PROBLEM DESCRIPTION>
When the string "DoniaEsawi" occurs in a line of the listing below, return that line.

STUDY MATERIAL>
######

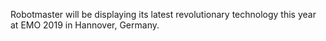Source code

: Robotmaster will be displaying its latest revolutionary technology this year at EMO 2019 in Hannover, Germany.
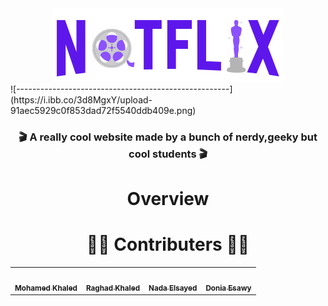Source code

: <div align="center">
  <img src="https://raw.githubusercontent.com/DoniaEsawi/NotFlix/main/logo.png" alt=""/>
 </div>
![-----------------------------------------------------](https://i.ibb.co/3d8MgxY/upload-91aec5929c0f853dad72f5540ddb409e.png)

<h3 align="center">🎬 A really cool website made by a bunch of nerdy,geeky but cool students 🎬</h3>

<h1 align="center"> Overview</h1>
<h1 align="center"> 👨‍💻 Contributers 👩‍💻 </h1>
<div align="center">
<table>
  <tr>
    <td align="center"><a href="https://github.com/MohamedElhadidy001"><img src="https://avatars.githubusercontent.com/u/56936494?v=4" width="100px;" alt=""/><br /><sub><b>Mohamed Khaled</b></sub></a><br />
    </td><td align="center"><a href="https://github.com/Raghad-Khaled"><img src="https://avatars.githubusercontent.com/u/60848147?v=4" width="100px;" alt=""/><br /><sub><b>Raghad Khaled</b></sub></a><br />
    </td><td align="center"><a href="https://github.com/nadaelsayed11"><img src="https://avatars.githubusercontent.com/u/49396399?v=4" width="100px;" alt=""/><br /><sub><b>Nada Elsayed</b></sub></a><br />
    </td> <td align="center"><a href="https://github.com/DoniaEsawi"><img src="https://avatars.githubusercontent.com/u/56982963?v=4" width="100px;" alt=""/><br /><sub><b>Donia Esawy</b></sub></a><br />
    </td>
    </tr>
  </table>
</div>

######

OUTPUT>
  <img src="https://raw.githubusercontent.com/DoniaEsawi/NotFlix/main/logo.png" alt=""/>
    </td> <td align="center"><a href="https://github.com/DoniaEsawi"><img src="https://avatars.githubusercontent.com/u/56982963?v=4" width="100px;" alt=""/><br /><sub><b>Donia Esawy</b></sub></a><br />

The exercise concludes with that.